**What you will do:**
An exact copy of the entries below is needed, with every picture left out.

**Data for this exercise:**
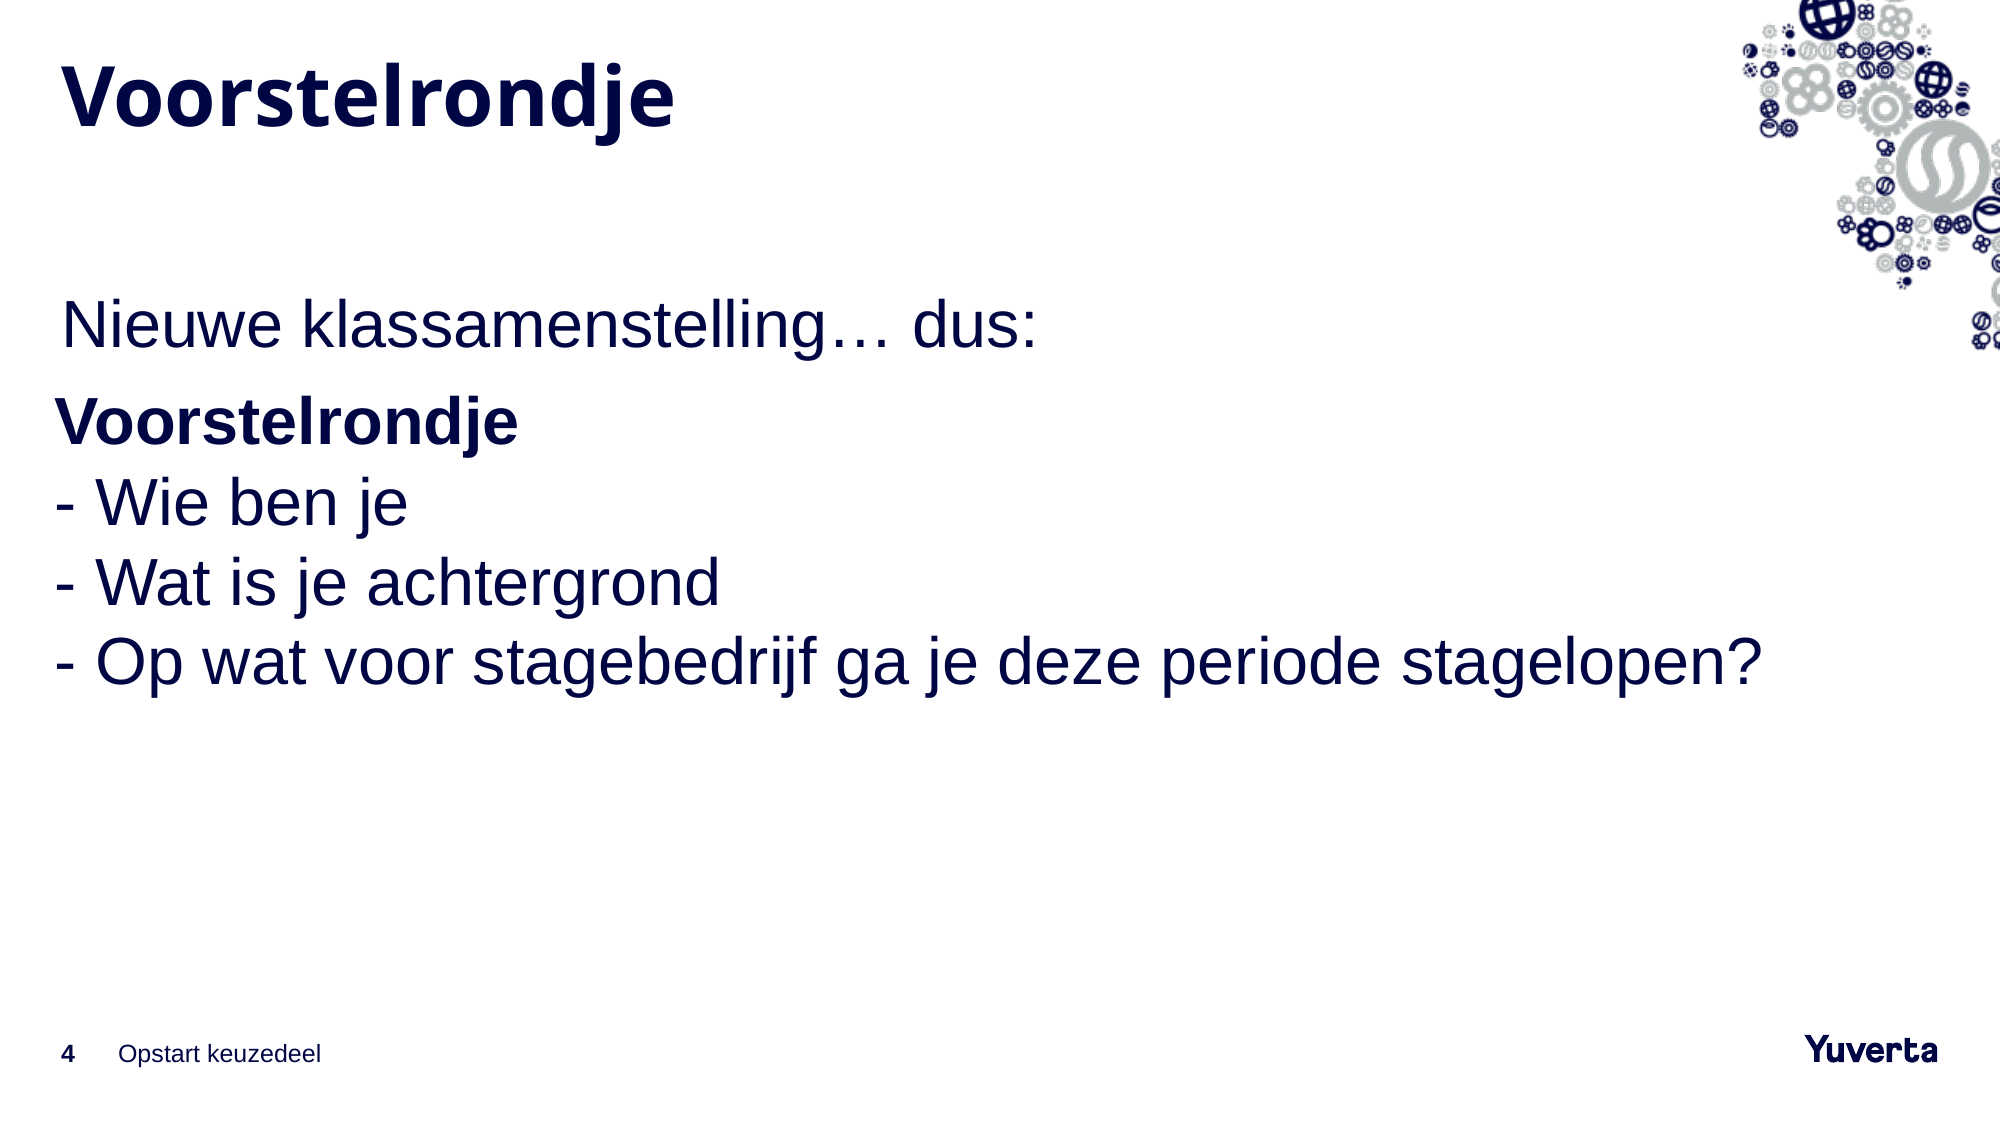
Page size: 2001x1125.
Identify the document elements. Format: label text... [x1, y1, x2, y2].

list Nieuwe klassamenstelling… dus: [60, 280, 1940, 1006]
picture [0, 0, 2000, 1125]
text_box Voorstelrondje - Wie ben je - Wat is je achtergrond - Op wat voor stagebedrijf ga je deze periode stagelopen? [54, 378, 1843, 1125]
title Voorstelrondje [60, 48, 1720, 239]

**Solution:**
Page size: 2001x1125.
Identify the document elements. Format: label text... [x1, y1, x2, y2].

list Nieuwe klassamenstelling… dus: [60, 280, 1940, 1006]
picture [0, 0, 2000, 1125]
text_box Voorstelrondje - Wie ben je - Wat is je achtergrond - Op wat voor stagebedrijf ga je deze periode stagelopen? [54, 378, 1843, 1125]
title Voorstelrondje [60, 48, 1720, 239]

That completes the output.